A escolha reflete o peso do eleitorado mineiro, que representa o segundo maior colégio eleitoral do país. O cenário de equilíbrio nas urnas e a necessidade de fortalecer palanques locais tornaram o território o principal palco inicial para a disputa nacional de 2026.
Agenda do candidato petista
Lula viaja a Belo Horizonte na próxima sexta-feira (21) para o lançamento oficial de sua chapa no estado, com foco na campanha de Patrus Ananias ao governo estadual. A capital mineira será a primeira parada após a largada das atividades em São Bernardo do Campo, em São Paulo.
O calendário da campanha prevê o retorno do petista a Belo Horizonte no final do mês. No dia 29 de agosto, ele participa de um encontro nacional voltado ao eleitorado feminino, segmento apontado como estratégico pelo comando da campanha.
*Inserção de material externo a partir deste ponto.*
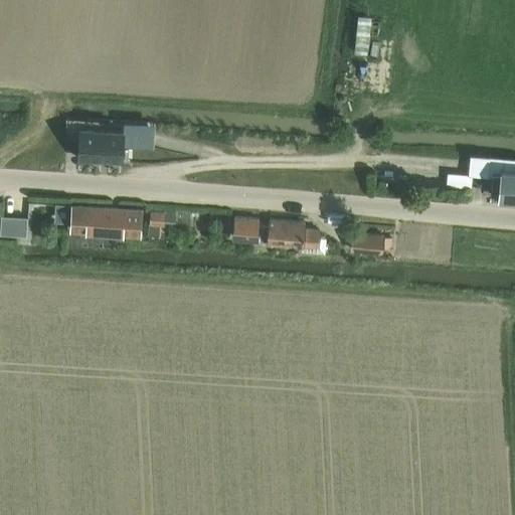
[(67,124),(65,145),(78,146),(79,146),(79,151),(79,159),(78,161),(124,164),(124,162),(125,147),(126,131),(99,129),(99,126),(100,121),(75,120),(70,120),(67,119),(67,124)]
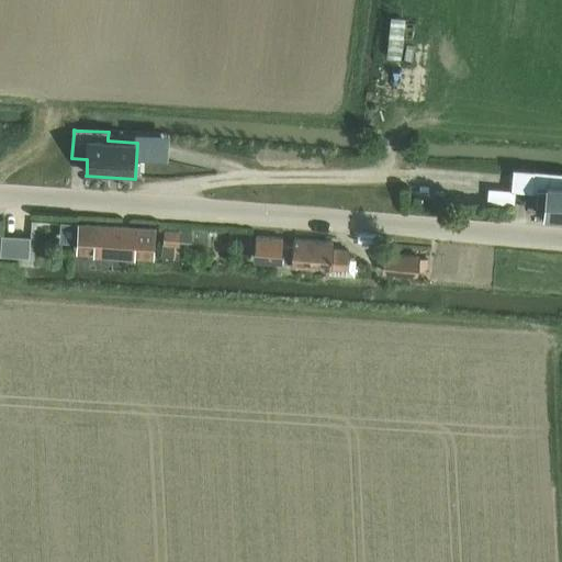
[(514,175),(513,191),(516,192),(535,193),(536,170),(519,169),(514,169),(514,175)]
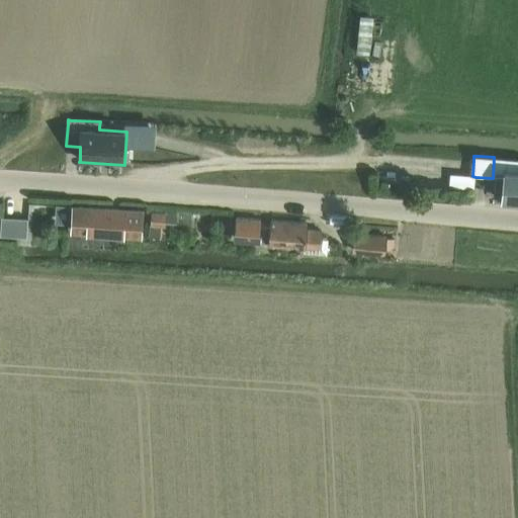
[(496,158),(494,175),(497,175),(496,189),(504,190),(503,197),(503,201),(517,202),(517,159),(506,159),(496,158)]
Movimentações do adversário
Flávio Bolsonaro iniciou sua agenda em Juiz de Fora, onde realizou uma motociata e discursou na Praça da Estação. O trajeto escolhido remete diretamente ao histórico político da família, passando por locais simbólicos para consolidar a base conservadora na região.
“A intenção é justamente repetir ações que remetam ao pai, atualmente em prisão domiciliar, em Brasília”, apontam analistas políticos sobre a estratégia adotada pelo candidato do PL.
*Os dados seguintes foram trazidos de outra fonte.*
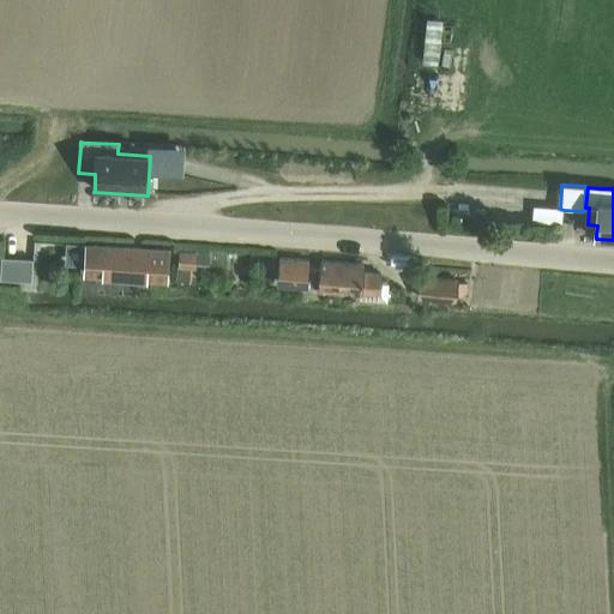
[(534,208),(533,224),(563,227),(564,212),(564,210),(560,209),(534,208)]
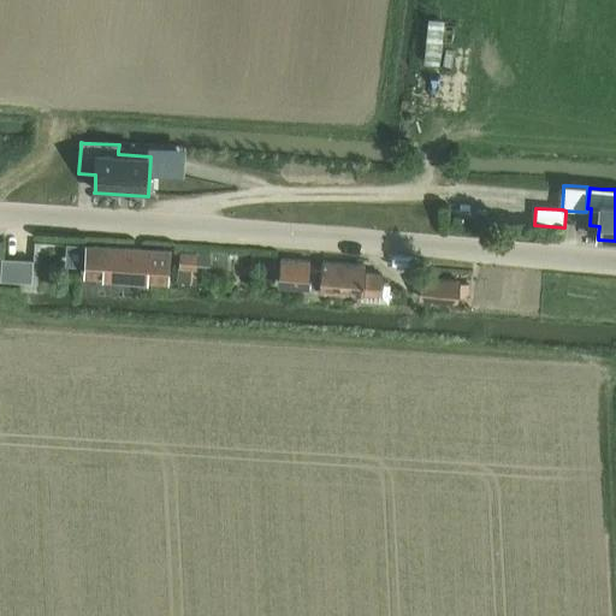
[(67,244),(67,264),(86,264),(86,277),(169,280),(170,248),(87,244),(87,246),(67,244)]
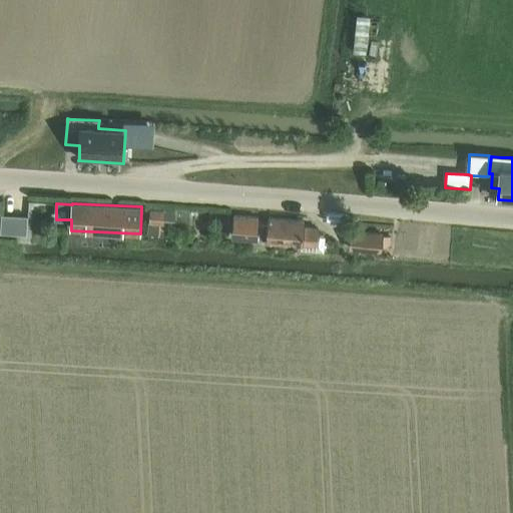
[(174,222),(175,212),(151,210),(149,235),(159,235),(160,224),(164,224),(164,221),(174,222)]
No período noturno, a agenda do candidato prevê a participação no lançamento da candidatura de Flávio Roscoe ao governo mineiro, consolidando a presença do partido no estado.
Cenário e palanques estaduais
A definição das alianças locais em Minas Gerais enfrentou impasses até o encerramento das convenções partidárias. Os dois principais grupos políticos negociaram apoios amplos antes de oficializar candidaturas próprias para o governo estadual.
A dificuldade inicial em fechar composições com lideranças locais não impediu que ambos priorizassem o território mineiro. A centralidade do estado no mapa eleitoral garante que a região continue ditando o ritmo da corrida presidencial nas próximas semanas.